As an example, consider a device that converts a temperature difference into kinetic energy. The cold side of the device is at room temperature, \(T_c = 300\) K. How hot must the hot side of the device be heated to so that the device achieves 40% efficiency?

\[\eta_{ef\,f} = 1 - \frac{T_c}{T_h}\]

\[0.4 = 1 - \frac{300}{T_h}\]

According to Equation \ref{8.6.6}, we find that \(T_h = 500\) K.

As another example, suppose we want to convert a temperature differential to electrical energy using a thermoelectric device. Assume that the cold side of the device is at room temperature of \(T_c = 72 ^{\circ}F\) and the hot side is at human body temperature of \(T_h = 96 ^{\circ}F\). What is the best possible efficiency? First the temperatures must be converted from degrees Fahrenheit to kelvins. The resulting temperatures are \(T_c = 295\) K and \(T_h = 309\) K. Next, using Equation \ref{8.6.6}, we find the best possible efficiency is only 4.5%.
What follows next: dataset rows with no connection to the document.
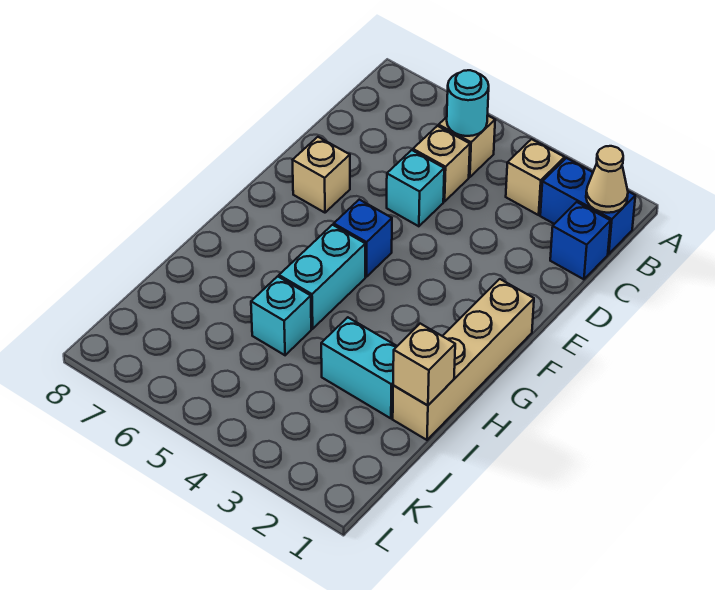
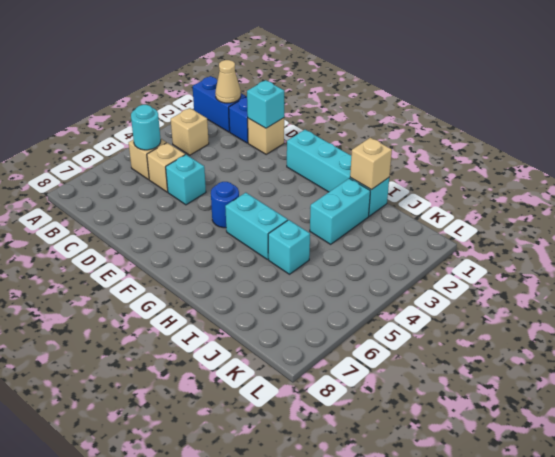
blue brick B1:B2 level 1 -> blue brick A1:B1 level 1
none -> cyan brick D1 level 2
tan brick E7 level 1 -> tan brick D1 level 1
tan brick F1:I1 level 1 -> cyan brick F1:I1 level 1
blue brick F5 level 1 -> blue round brick F5 level 1

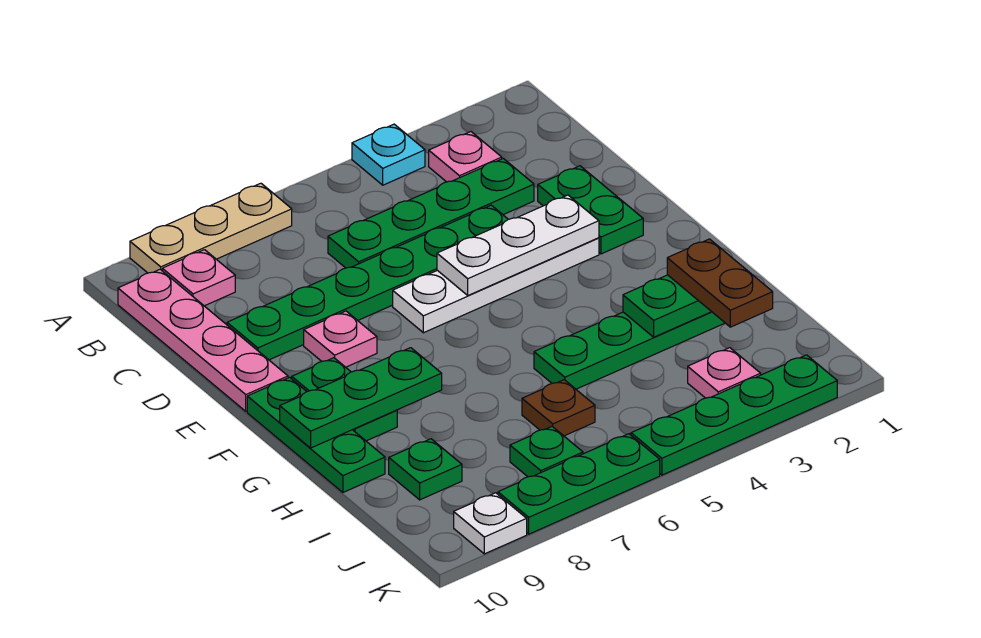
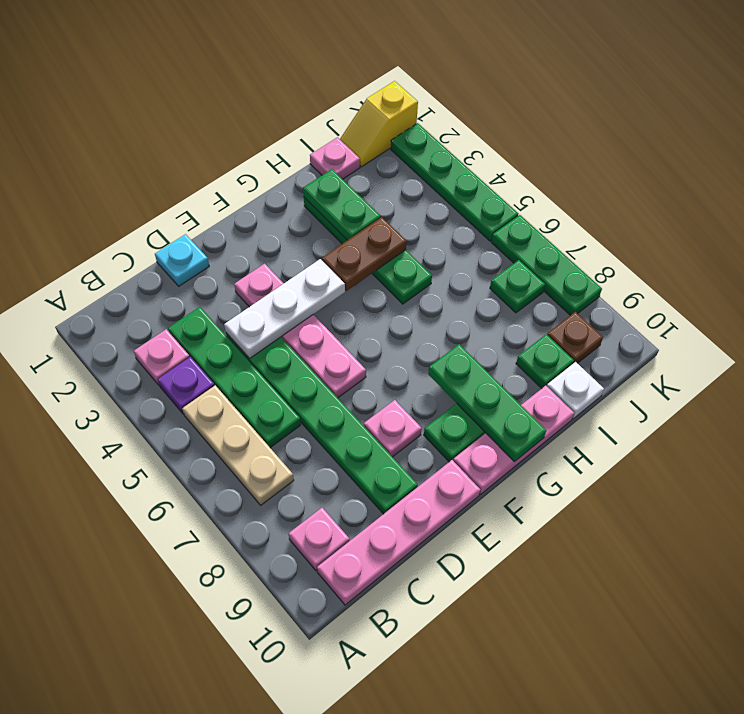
cyan plate A4 level 1 -> cyan plate D1 level 1
tan plate A7:A9 level 1 -> tan plate B5:B7 level 1
none -> purple plate B4 level 1
green plate D2:E2 level 1 -> none
white plate E3:E6 level 1 -> pink plate E3:E6 level 1
white plate E3:E5 level 2 -> white plate D4:F4 level 2
green plate F10:H10 level 1 -> pink plate F10:H10 level 1
brown plate H2:I2 level 3 -> brown plate G4:H4 level 2
brown plate I6 level 1 -> brown plate J9 level 1
none -> yellow slope J1:K1 level 1 top K
pink plate J3 level 1 -> pink plate I1 level 1
white plate K9 level 1 -> white plate I10 level 1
\[\eta_{ef\,f} = 1 - \frac{295}{309} = 0.045\]

As another example, assume that the temperature outside on a December day is \(T_c = 20 ^{\circ}F\) and inside room temperature is \(T_h = 72 ^{\circ}C\). What is the Carnot efficiency of a thermoelectric device operating at these temperatures? Again we begin by converting the temperatures to kelvins, \(T_c = 266\) K and \(T_h = 295\) K.

\[\eta_{ef\,f} = 1 - \frac{266}{295} = 0.098\]

## 8.6.2: Other Factors That Affect Efficiency

The efficiency of practical energy conversion devices is always lower than the Carnot efficiency because it is very unlikely that only a single energy conversion process occurs. All practical materials, even good conductors, have a finite resistance, so energy is converted to thermal energy as charges travel through the bulk of the device and through wires connected to it. Furthermore, heat flows through the device, so if a heater is connected to one side of a device, the other side will be at a higher temperature than the room it is in. For this reason, not all energy supplied by the heater can be converted to electricity.

As an example, consider a material with length \(l = 1 mm = 10^{-3} m\) and cross sectional area \(A = 1 mm^2 = 10^{-6} m^2\). Assume the material has a resistivity of \(\rho = 10^{-5} \Omega \cdot m\) which is typical for a moderate conductor. Assume a current of \(I = 3\) mA flows through the sample. How much power is converted to heat due to resistive heating? The electrical conductivity of the sample is \(\sigma = \frac{1}{\rho} = 10^5 \frac{1}{\Omega \cdot m}\). The resistance of the device is given by \(R = \frac{\rho l}{A}\) . Power is

\[P=I^{2} R=I^{2} \frac{\rho l}{A}=\left(3 \cdot 10^{-3}\right)^{2} \frac{10^{-5} \cdot 10^{-3}}{10^{-6}}=9 \cdot 10^{-8} \mathrm{W}\]

While this amount of power may seem small, it is another factor which diminishes the efficiency of the device. Even if we convert energy from a temperature differential to electricity at the junction of the thermoelectric device, some resistive heating occurs. This heat is wasted in the sense that it isn't converted back to electricity.

The efficiency of most thermoelectric devices is less than 10% [5, p. 140] [117]. As seen by Equation \ref{8.6.6}, efficiency depends heavily on the temperatures \(T_c\) and \(T_h\), and efficiency can be increased by increasing \(T_h\). For many devices, the maximum temperature is limited by material considerations including the melting temperature.